The change in income taxes payable was principally due to the receipt of a
state income tax refund received during February 1996. The refund was
recognized ratably during 1996 through a lower effective tax rate. No such
refund was received during 1997. Operating results of the Registrant's business
segments are discussed in more detail under "RESULTS OF OPERATIONS".

                  Expenditures for property and equipment were $25,363,000
through the first nine months of 1997 compared with $4,733,000 for the same
period in 1996. As disclosed in note 8 of the Notes To Condensed Consolidated
Financial Statements, the Registrant purchased two Marine Transportation vessels
in June 1997. Additionally, the Registrant expended $2,260,000 for vessel
inspection costs in the first nine months of 1997. No vessel inspections were
required in 1996.

                  In the first nine months of 1997, the Registrant received
$933,000 on the sale of marketable securities compared with $2,050,000 during
the same period of 1996. The Registrant currently holds no marketable
securities. Additionally, the Registrant received $2,709,000 on the sale of
certain inactive properties during 1996. No such transactions have taken place
in the first nine months of 1997.

                  The Registrant made long-term debt payments of $4,357,000 in
both the first nine months of 1997 and 1996. During July 1997, the Registrant
financed the acquisition of two Marine Transportation vessels with a
$17,000,000, fixed rate (7.32%), term loan.

──────────────────────────────

▶ [REQUIREMENT]:
Retype the stretch of the financial report excerpt from "Expenditures for property" through "required in 1996.". The data that comes next has no connection to the financial report excerpt.

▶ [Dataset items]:
──────────────────────────────

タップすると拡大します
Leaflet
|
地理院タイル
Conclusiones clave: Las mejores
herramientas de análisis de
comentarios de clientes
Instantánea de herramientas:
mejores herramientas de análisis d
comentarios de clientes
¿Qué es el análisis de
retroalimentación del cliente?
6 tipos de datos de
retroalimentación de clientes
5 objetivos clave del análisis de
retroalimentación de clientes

──────────────────────────────

▶ [SOLVED EXERCISE]:
Expenditures for property and equipment were $25,363,000
through the first nine months of 1997 compared with $4,733,000 for the same
period in 1996. As disclosed in note 8 of the Notes To Condensed Consolidated
Financial Statements, the Registrant purchased two Marine Transportation vessels
in June 1997. Additionally, the Registrant expended $2,260,000 for vessel
inspection costs in the first nine months of 1997. No vessel inspections were
required in 1996.